▶ _Given request 1_
Duplicate the passage of the commentary on physical time and human time that runs between "I take it that" and "(a) and (b)?", inclusive.

Physical Time Within Human Time
A Commentary on
Physical time within human time
by Gruber, R. P., Block, R. A., and Montemayor, C. (2022). Front. Psychol. 13:718505. doi: 10.3389/fpsyg.2022.718505
I will start my comments to the two target papers [Gruber et al., 2022 (GBM) and Buonomano and Rovelli, 2022 (BR)] with two uncontroversial premises, stressed in particular by BR:
1. “The function of our brains is to anticipate the future” (Buonomano, 2017, 232).
2. We anticipate the future in the present by using relevant inductive information stored in our memory.
I take it that 1 and 2 are sufficient to conclude that:
C. Across time we experience three different temporal perspectives about the same physical events: anticipation, perception, and memory. Notice that these events need not be temporally close to our present experience: I can anticipate my giving a talk next month and then remember it for a long time.
If this argument is correct, a few crucial questions arise:
3.1. How can the same event be first anticipated in the non-immediate future, perceived, and then remembered in the past?
3.2. What is the ontological status of the anticipated events? Do they exist tenselessly in a block (a) or do they come into being when they occur (b)?
3.3. Is there a genuine difference between the alternatives (a) and (b)?
By referring to the two target papers, I will focus on the first two questions1 by briefly sketching three possible avenues of research: physical, ontological, and neurocognitive.
One physically necessary condition for C is that events “keep on happening” one after the other along worldlines. IGUSs rely on this presupposition too: our brains register the objective temporal succession of physical events, where the objectivity is given by the invariance of proper time. GBM agree: “the experience of happening is part of our experience of the flow of time” (p. 6). In BR, Rovelli insists that spacetime is replete with processes and therefore is “dynamic”.
The ontological way to “explain” or describe this succession of physical events is to postulate a “locally growing block (Ellis, 2014), where local is added to prevent objections raised by relativity”2. I claim that evidence for this model are facts that do not involve our momentary experience of time that IGUSs3 are meant to simulate but my knowing that, as I write at T, each passing day I am 1 day “closer” to the moment of my death D. Relatively to T, every minute the number of heartbeats separating T from D for me decreases in average by sixty: time for me passes in average one heartbeat per second!
The problem with the locally growing block is, as GBM correctly note, that it seems to be unable to shed light on the two-times problem from an empirical viewpoint. Yet, it is difficult to account for the facts above just by postulating a tenseless, “static” relation between T and D. I grant that this explanation can be given and that physics, obviously, does not require a privileged now. However, despite the following spatial metaphors, the claim that, relative to T, the temporal distance between T and D decreases seems much more plausible: this fact calls for a locally growing block regarded as a primitive, fundamental ontological asymmetry or as a “irreducible intrinsic asymmetry in the temporal structure of the universe” (Maudlin, 2007, p. 109).

▶ _Working data_
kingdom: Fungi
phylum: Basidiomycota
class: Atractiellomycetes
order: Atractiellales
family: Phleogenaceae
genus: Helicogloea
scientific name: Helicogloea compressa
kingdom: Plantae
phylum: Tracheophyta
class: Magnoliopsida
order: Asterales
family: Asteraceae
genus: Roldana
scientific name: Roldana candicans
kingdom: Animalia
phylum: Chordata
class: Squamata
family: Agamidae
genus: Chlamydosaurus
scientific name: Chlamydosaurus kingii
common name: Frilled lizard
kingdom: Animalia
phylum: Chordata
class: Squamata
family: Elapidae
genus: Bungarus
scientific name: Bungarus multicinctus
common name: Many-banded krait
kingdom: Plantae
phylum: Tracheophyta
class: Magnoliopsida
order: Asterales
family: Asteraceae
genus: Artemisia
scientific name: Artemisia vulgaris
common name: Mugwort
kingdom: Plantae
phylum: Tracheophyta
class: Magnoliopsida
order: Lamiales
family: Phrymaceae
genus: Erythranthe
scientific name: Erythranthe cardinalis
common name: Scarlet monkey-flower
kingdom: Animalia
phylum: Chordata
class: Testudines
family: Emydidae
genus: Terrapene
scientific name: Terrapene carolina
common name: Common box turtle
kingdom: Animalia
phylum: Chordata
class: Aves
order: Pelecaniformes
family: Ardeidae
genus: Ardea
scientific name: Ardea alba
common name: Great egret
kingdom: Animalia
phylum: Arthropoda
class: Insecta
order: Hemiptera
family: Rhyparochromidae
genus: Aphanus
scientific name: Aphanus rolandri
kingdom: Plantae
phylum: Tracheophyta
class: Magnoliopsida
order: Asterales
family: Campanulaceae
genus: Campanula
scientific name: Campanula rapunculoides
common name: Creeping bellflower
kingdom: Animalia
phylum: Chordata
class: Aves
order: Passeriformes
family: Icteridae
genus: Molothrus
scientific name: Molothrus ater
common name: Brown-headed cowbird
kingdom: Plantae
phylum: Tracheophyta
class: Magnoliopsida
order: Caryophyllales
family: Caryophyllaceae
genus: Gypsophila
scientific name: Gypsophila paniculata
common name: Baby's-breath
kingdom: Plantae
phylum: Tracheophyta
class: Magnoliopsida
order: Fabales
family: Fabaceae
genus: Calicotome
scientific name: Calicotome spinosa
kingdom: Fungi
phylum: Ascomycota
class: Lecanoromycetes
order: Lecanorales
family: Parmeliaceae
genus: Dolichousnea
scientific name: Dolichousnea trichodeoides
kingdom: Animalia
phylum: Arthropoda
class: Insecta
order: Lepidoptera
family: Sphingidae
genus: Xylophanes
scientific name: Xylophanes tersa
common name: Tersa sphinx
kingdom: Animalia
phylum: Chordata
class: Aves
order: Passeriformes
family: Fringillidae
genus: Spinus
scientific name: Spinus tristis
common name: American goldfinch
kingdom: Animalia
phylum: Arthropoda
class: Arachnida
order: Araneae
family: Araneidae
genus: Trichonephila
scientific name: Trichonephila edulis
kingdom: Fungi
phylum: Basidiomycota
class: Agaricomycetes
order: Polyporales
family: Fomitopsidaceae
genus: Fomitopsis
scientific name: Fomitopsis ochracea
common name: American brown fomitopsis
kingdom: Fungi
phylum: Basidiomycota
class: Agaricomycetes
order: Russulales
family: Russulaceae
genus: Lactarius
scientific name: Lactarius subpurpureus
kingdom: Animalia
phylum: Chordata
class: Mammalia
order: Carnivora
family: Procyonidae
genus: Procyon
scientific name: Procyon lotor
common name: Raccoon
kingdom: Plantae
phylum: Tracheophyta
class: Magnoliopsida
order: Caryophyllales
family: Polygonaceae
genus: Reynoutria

▶ _Given request 2_
Set down the entries from their first line through the line holding "scientific name: Molothrus ater", inclusive, reproducing each line as it appears.

▶ _Written solution 1_
I take it that 1 and 2 are sufficient to conclude that:
C. Across time we experience three different temporal perspectives about the same physical events: anticipation, perception, and memory. Notice that these events need not be temporally close to our present experience: I can anticipate my giving a talk next month and then remember it for a long time.
If this argument is correct, a few crucial questions arise:
3.1. How can the same event be first anticipated in the non-immediate future, perceived, and then remembered in the past?
3.2. What is the ontological status of the anticipated events? Do they exist tenselessly in a block (a) or do they come into being when they occur (b)?
3.3. Is there a genuine difference between the alternatives (a) and (b)?

▶ _Written solution 2_
kingdom: Fungi
phylum: Basidiomycota
class: Atractiellomycetes
order: Atractiellales
family: Phleogenaceae
genus: Helicogloea
scientific name: Helicogloea compressa
kingdom: Plantae
phylum: Tracheophyta
class: Magnoliopsida
order: Asterales
family: Asteraceae
genus: Roldana
scientific name: Roldana candicans
kingdom: Animalia
phylum: Chordata
class: Squamata
family: Agamidae
genus: Chlamydosaurus
scientific name: Chlamydosaurus kingii
common name: Frilled lizard
kingdom: Animalia
phylum: Chordata
class: Squamata
family: Elapidae
genus: Bungarus
scientific name: Bungarus multicinctus
common name: Many-banded krait
kingdom: Plantae
phylum: Tracheophyta
class: Magnoliopsida
order: Asterales
family: Asteraceae
genus: Artemisia
scientific name: Artemisia vulgaris
common name: Mugwort
kingdom: Plantae
phylum: Tracheophyta
class: Magnoliopsida
order: Lamiales
family: Phrymaceae
genus: Erythranthe
scientific name: Erythranthe cardinalis
common name: Scarlet monkey-flower
kingdom: Animalia
phylum: Chordata
class: Testudines
family: Emydidae
genus: Terrapene
scientific name: Terrapene carolina
common name: Common box turtle
kingdom: Animalia
phylum: Chordata
class: Aves
order: Pelecaniformes
family: Ardeidae
genus: Ardea
scientific name: Ardea alba
common name: Great egret
kingdom: Animalia
phylum: Arthropoda
class: Insecta
order: Hemiptera
family: Rhyparochromidae
genus: Aphanus
scientific name: Aphanus rolandri
kingdom: Plantae
phylum: Tracheophyta
class: Magnoliopsida
order: Asterales
family: Campanulaceae
genus: Campanula
scientific name: Campanula rapunculoides
common name: Creeping bellflower
kingdom: Animalia
phylum: Chordata
class: Aves
order: Passeriformes
family: Icteridae
genus: Molothrus
scientific name: Molothrus ater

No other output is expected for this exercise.